A thought that makes me throw up in my mouth a little.

And while they did that, Alena sat on the stairs to the stage with her head in her hands and made that face.
That pre-teen one.
I knew without asking she was feeling depressed about the fact that she was deemed too old to hunt eggs this year by the youth leaders.
Too old for 10 eggs.
As if she needed the candy with the bucket o' Nutella she eats nightly...

And, we had guests this weekend.
They showed up Saturday afternoon after the egg hunt as the sugar highs faded and craziness ensued. Perfect timing.
Welcome to our home.
Please don't call the authorities.

They are college students from my mom's choir in Oakland.
They came all fresh faced with their texty thumbs and cute clothes.

I felt like I had friends over and tried not to ingest a bottle of pills when I realized, no, I was actually 10-15 years older than they were and in some countries I could be their mother.
A fact that I later bemoaned to Lisa about over the phone.

They were the best kind of guests, too.
Clean, quiet, helpful.

The girls' pupils were the shapes of hearts all weekend.
Well, the little girls over THEM, and Alena's over their i-phones.
She said that's what she decided she wanted for her birthday.
I told her she'd better also ask for a JOB for her birthday, too, then, because
until Mama has more than a $70 pay-as-you-go phone, Alena will not have a phone capable of being one's life partner.

I was just surprised we didn't scare the girls off.

They may never want children after that.
I'm sure they were a bit surprised at the game of Run Around Buck Naked that the girls played before bath time.
The scary part was it wasn't a special show for the guests, it is just a thing we do.
Every bath night.
1) Take off clothes
2) Run in circles naked
3) Bath
4) Bed

Too bad they didn't also get to witness the new favorite game of
Step on Eachother.
We actually could have played that as a group.

They were also brave guests, as they are from Georgia and are die hard Braves fans.

They just happened to be here the weekend the Braves had a series against the Giants and ended up completely sweeping the Giants.
They knew to keep their mouths shut as Justin dove into depression and cried into his ham.
I almost expected him to bring out his grass skirt and cannibal pot to make Georgian Soup, but he was on good behavior.

Easter morning was hectic as well with a repeat of the previous morning.
All that extra hair curling and pinning.
Dusting off the iron and remembering how to turn it on. It probably hadn't been used since last Easter.
Yet another plus of yoga pants and layered tank tops. No ironing necessary.

Posing the girls for a picture where they're all three looking at the camera takes a good 20 minutes in itself and I have even then given up having one where Tessa is doing a normal smile.






I was surprised we got to church on time.
Actually, I always am when it happens.

The service was great.
As was the baby holding and the chatting with friends that feel like family.

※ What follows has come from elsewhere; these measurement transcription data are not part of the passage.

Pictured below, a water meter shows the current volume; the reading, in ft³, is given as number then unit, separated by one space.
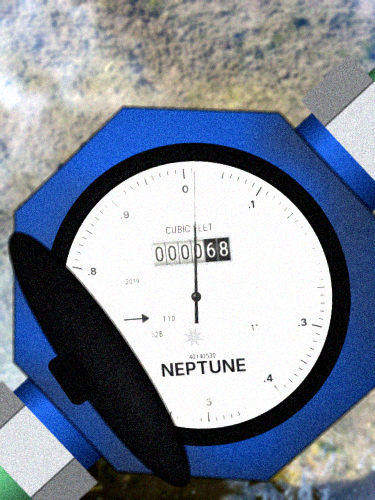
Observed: 68.01 ft³
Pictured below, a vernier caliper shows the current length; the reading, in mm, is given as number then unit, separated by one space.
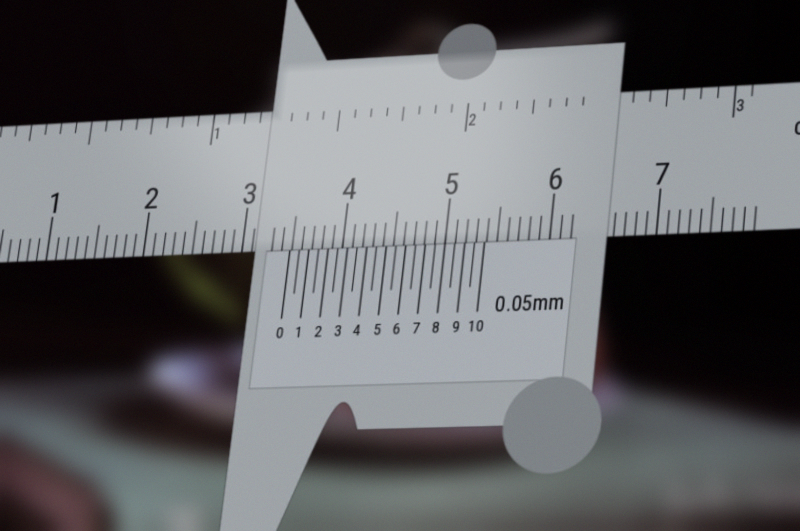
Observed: 34.8 mm
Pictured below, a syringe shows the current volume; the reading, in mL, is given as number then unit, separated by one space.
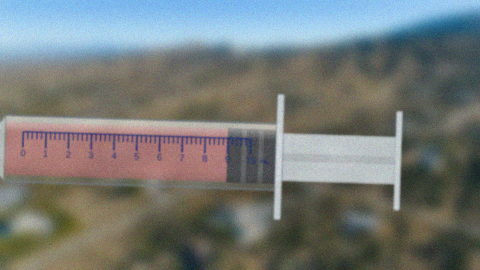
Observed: 9 mL
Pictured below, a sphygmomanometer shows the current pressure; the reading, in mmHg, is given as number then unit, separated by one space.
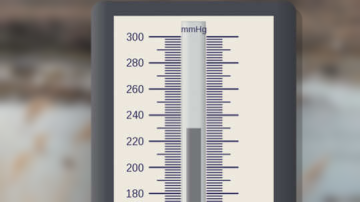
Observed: 230 mmHg
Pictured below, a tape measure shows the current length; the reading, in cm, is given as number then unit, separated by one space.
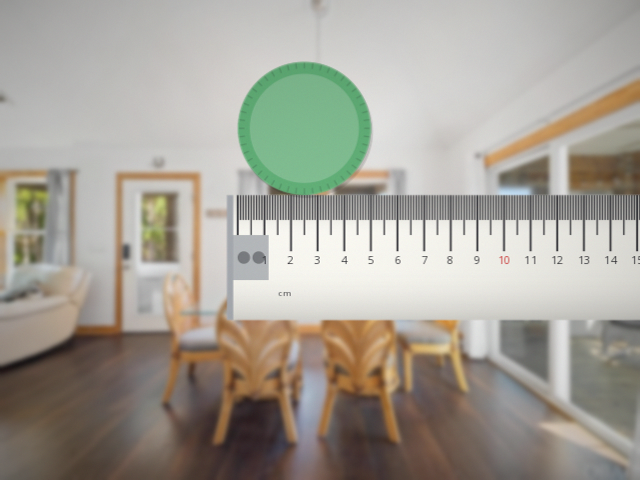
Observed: 5 cm
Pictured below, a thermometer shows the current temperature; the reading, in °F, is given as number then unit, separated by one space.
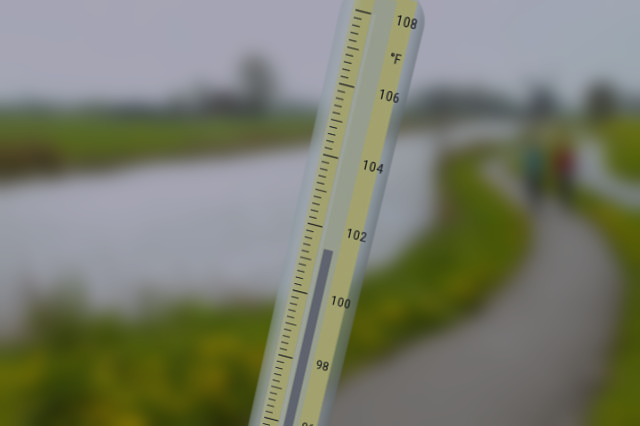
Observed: 101.4 °F
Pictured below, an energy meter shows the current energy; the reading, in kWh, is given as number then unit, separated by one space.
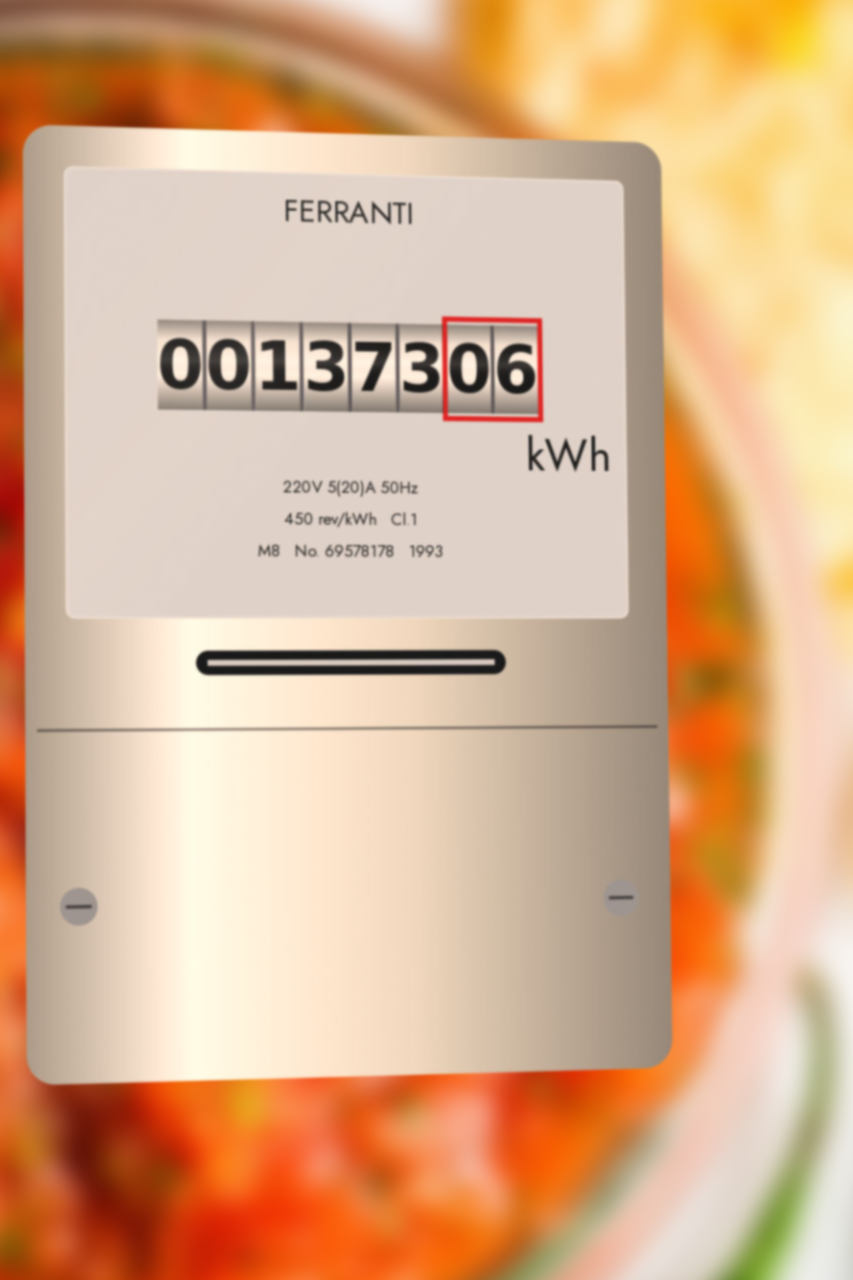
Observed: 1373.06 kWh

We took pictures at church. Justin got razzed about his purple shirt.

And then I proved my theory about tights having the same life cycle as a fly as Chloe ripped holes in the knee of hers when she biffed it chasing bubbles and Tessa came around the corner looking like she'd changed the oil in the van in hers

(It's still a mystery what happened there.)

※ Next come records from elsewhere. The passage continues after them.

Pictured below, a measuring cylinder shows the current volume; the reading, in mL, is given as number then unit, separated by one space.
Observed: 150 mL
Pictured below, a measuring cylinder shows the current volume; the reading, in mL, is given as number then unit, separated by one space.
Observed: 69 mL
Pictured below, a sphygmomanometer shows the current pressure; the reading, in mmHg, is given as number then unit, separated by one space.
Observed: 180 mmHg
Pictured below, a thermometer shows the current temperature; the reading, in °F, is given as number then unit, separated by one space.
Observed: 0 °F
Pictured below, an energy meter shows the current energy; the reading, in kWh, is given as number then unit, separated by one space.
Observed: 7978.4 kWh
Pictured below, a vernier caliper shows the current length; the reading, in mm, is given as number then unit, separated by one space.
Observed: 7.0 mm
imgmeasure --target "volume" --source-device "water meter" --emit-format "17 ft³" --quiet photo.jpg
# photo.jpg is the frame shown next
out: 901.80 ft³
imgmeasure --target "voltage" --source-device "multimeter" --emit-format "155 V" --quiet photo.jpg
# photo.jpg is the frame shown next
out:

We had a great lunch that included my famed creamy polenta with mushrooms and mascarpone cheese. My brother called me "Rude" on the phone for making it at a holiday where he wasn't here.
Even the Georgians ate it. I was afraid they'd think I desacrated their beloved grits with the addition of Californian hippie food.

We hid eggs in the front yard and laughed as Tessa repeatedly dropped them on the concrete until they were completely smashed and the air was wafting of boiled egg.
I told Justin his egg salad was going to be full of grass and snails. He gagged with flashbacks of the year he ate 4 giant egg salad sandwiches in a row and swore off egg salad forever while he did those weird puffs of exhaled air he does when he's too full.

We found out Chloe doesn't like the smell, I guess, as we brought out the eggs and she kept saying, "EW! Phoebe!" because she thought the dog had bad gas. Again.

All in all. Great weekend. And now we're back to the daily routine with the addition of telling Tessa she actually can NOT have chocolate with her breakfast.